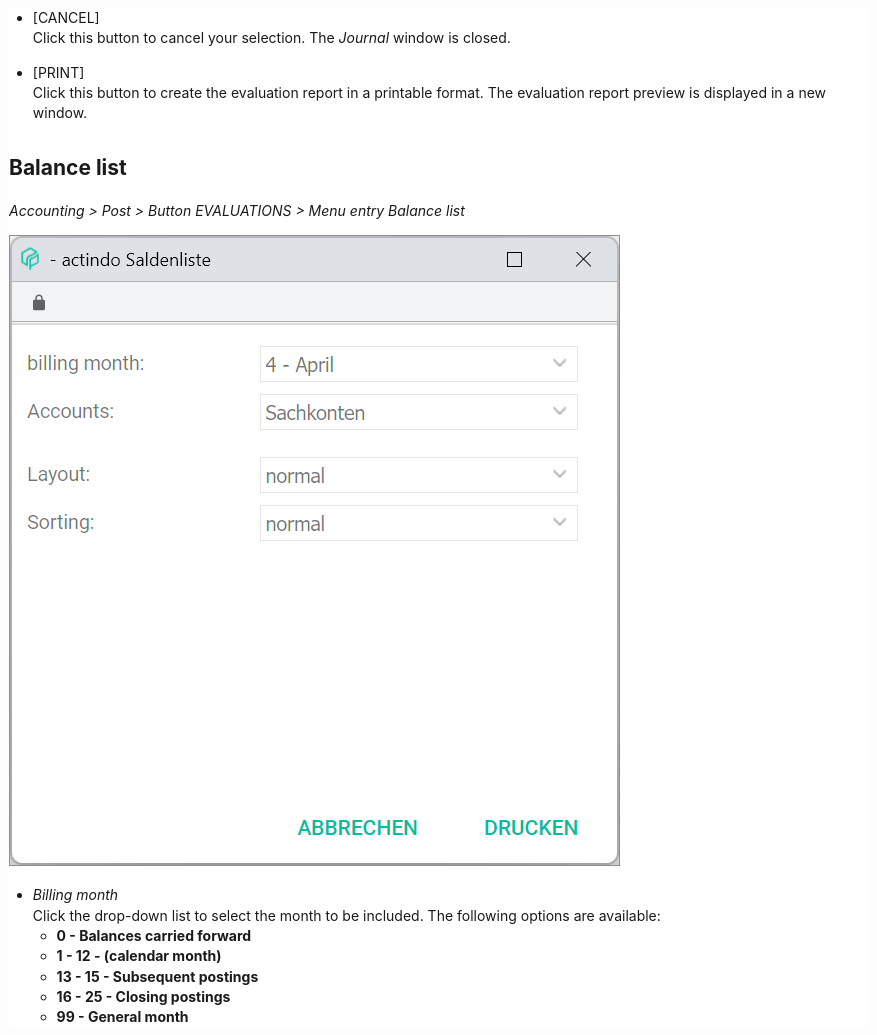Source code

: - [CANCEL]  
    Click this button to cancel your selection. The *Journal* window is closed.

- [PRINT]  
    Click this button to create the evaluation report in a printable format. The evaluation report preview is displayed in a new window.



## Balance list

*Accounting > Post > Button EVALUATIONS > Menu entry Balance list*

![Balance list](../../Assets/Screenshots/RetailSuiteAccounting/Book/BalanceList01.png "[Balance list]")

- *Billing month*  
    Click the drop-down list to select the month to be included. The following options are available:  
    - **0 - Balances carried forward**
    - **1 - 12 - (calendar month)**
    - **13 - 15 - Subsequent postings**
    - **16 - 25 - Closing postings**
    - **99 - General month**


[comment]: <> (Link hinzufügen, wenn verfügbar)
[comment]: <> (Link hinzufügen, wenn verfügbar)
  [comment]: <> (Link hinzufügen, wenn verfügbar)
[comment]: <> (BUG Ticket? ABBRECHEN/CANCEL statt BACK in Saldovortrag)
[comment]: <> (Link hinzufügen, wenn verfügbar)  
[comment]: <> (Link hinzufügen, wenn verfügbar)  
[comment]: <> (Link hinzufügen, wenn verfügbar)  
[comment]: <> (Link hinzufügen, wenn verfügbar)  
[comment]: <> (Screen unvollständig - Anzeigefehler, Bug Ticket?)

★ ★ ★ ★ ★ ★ ★

ACTIVITY: Print every entry exactly; omit the pictures.

RESPONSE BOX:
Source code

: - [CANCEL]  
    Click this button to cancel your selection. The *Journal* window is closed.

- [PRINT]  
    Click this button to create the evaluation report in a printable format. The evaluation report preview is displayed in a new window.



## Balance list

*Accounting > Post > Button EVALUATIONS > Menu entry Balance list*

![Balance list](../../Assets/Screenshots/RetailSuiteAccounting/Book/BalanceList01.png "[Balance list]")

- *Billing month*  
    Click the drop-down list to select the month to be included. The following options are available:  
    - **0 - Balances carried forward**
    - **1 - 12 - (calendar month)**
    - **13 - 15 - Subsequent postings**
    - **16 - 25 - Closing postings**
    - **99 - General month**


[comment]: <> (Link hinzufügen, wenn verfügbar)
[comment]: <> (Link hinzufügen, wenn verfügbar)
  [comment]: <> (Link hinzufügen, wenn verfügbar)
[comment]: <> (BUG Ticket? ABBRECHEN/CANCEL statt BACK in Saldovortrag)
[comment]: <> (Link hinzufügen, wenn verfügbar)  
[comment]: <> (Link hinzufügen, wenn verfügbar)  
[comment]: <> (Link hinzufügen, wenn verfügbar)  
[comment]: <> (Link hinzufügen, wenn verfügbar)  
[comment]: <> (Screen unvollständig - Anzeigefehler, Bug Ticket?)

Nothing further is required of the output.